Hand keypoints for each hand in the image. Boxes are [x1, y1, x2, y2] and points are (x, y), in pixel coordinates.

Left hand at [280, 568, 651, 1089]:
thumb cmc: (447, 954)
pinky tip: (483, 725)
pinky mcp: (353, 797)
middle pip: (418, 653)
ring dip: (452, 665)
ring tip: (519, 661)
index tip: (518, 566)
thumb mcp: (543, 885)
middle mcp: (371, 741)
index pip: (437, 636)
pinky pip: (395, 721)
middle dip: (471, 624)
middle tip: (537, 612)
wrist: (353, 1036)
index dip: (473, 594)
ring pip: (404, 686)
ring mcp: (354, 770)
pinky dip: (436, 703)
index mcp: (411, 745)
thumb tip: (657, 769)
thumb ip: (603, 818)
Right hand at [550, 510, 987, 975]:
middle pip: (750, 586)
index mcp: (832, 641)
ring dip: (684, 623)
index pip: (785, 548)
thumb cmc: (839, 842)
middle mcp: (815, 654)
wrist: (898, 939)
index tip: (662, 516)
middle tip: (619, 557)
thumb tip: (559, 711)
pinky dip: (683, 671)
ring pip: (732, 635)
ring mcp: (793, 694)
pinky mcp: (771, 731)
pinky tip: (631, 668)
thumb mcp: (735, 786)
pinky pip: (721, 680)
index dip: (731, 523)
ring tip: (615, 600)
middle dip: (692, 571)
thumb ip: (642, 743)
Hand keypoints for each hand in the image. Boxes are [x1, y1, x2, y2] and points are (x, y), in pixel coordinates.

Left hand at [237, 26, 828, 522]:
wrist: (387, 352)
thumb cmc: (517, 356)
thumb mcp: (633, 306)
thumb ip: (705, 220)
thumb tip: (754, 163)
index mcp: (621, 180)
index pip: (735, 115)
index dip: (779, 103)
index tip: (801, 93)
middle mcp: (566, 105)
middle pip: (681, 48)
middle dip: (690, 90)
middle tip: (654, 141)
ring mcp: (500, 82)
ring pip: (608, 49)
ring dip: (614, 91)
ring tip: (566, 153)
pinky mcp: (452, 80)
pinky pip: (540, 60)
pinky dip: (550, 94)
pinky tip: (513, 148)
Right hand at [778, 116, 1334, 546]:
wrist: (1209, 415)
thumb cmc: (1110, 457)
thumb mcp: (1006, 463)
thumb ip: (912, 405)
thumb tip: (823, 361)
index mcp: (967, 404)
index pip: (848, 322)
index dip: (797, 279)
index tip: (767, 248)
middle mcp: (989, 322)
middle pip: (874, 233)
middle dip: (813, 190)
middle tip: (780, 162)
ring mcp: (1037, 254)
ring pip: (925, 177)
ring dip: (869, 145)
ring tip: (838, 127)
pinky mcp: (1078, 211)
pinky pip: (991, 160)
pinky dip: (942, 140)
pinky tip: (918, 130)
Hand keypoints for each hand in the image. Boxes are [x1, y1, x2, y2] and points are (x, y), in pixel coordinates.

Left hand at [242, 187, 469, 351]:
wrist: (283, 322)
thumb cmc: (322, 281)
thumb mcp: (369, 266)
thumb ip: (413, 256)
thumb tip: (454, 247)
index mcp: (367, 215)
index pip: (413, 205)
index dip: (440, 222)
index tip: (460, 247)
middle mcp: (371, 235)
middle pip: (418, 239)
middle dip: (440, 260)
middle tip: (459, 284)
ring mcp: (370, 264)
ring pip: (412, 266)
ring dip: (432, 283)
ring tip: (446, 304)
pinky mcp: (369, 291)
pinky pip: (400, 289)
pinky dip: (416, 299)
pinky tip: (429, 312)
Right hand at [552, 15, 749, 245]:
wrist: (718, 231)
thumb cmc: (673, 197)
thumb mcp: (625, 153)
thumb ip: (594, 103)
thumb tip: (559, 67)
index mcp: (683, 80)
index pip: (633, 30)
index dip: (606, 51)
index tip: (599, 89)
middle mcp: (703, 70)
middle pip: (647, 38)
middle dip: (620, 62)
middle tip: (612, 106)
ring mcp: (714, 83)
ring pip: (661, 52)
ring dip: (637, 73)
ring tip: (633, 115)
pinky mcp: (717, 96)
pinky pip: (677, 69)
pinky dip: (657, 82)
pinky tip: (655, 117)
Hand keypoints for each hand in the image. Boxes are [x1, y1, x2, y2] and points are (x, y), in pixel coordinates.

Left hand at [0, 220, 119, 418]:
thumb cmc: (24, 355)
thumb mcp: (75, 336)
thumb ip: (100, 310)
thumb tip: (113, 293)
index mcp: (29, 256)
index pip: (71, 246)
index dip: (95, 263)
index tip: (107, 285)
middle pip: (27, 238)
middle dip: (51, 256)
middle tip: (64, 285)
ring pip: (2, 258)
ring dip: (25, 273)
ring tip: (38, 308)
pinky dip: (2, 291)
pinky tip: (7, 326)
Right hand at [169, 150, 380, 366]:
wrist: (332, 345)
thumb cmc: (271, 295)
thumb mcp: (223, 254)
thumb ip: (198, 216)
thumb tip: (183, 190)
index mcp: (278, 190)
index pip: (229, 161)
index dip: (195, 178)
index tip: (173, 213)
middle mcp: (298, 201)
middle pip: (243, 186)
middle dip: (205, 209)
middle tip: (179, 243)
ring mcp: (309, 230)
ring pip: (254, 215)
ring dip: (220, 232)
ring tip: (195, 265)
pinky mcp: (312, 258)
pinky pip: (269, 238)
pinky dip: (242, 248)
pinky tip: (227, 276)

**TASK DIRECTIONS**
All lines with the string "Left" must be copied from the data.

**EXERCISE ANSWER**
Left hand at [280, 568, 651, 1089]:
Left hand at [237, 26, 828, 522]:
Left hand at [242, 187, 469, 351]:
Left hand at [0, 220, 119, 418]:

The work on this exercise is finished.